• **DATA TO PROCESS**:
┄┄┄┄┄┄┄┄┄┄

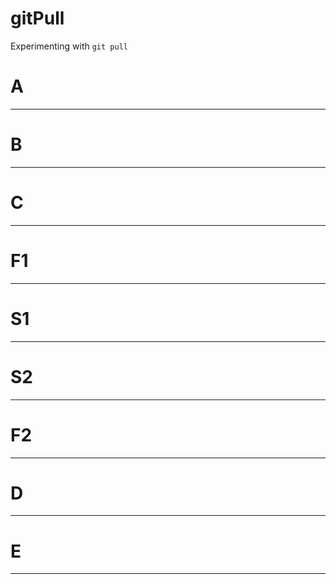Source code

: # gitPull
Experimenting with `git pull`


# A
-------------
# B
-------------
# C
-------------
# F1
-------------
# S1
-------------
# S2
-------------
# F2
-------------
# D
-------------
# E
-------------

┄┄┄┄┄┄┄┄┄┄

• **TASK PROMPT**:
Would you restate the listing word for word without its pictures?

• **YOUR SOLUTION**:
Source code

: # gitPull
Experimenting with `git pull`


# A
-------------
# B
-------------
# C
-------------
# F1
-------------
# S1
-------------
# S2
-------------
# F2
-------------
# D
-------------
# E
-------------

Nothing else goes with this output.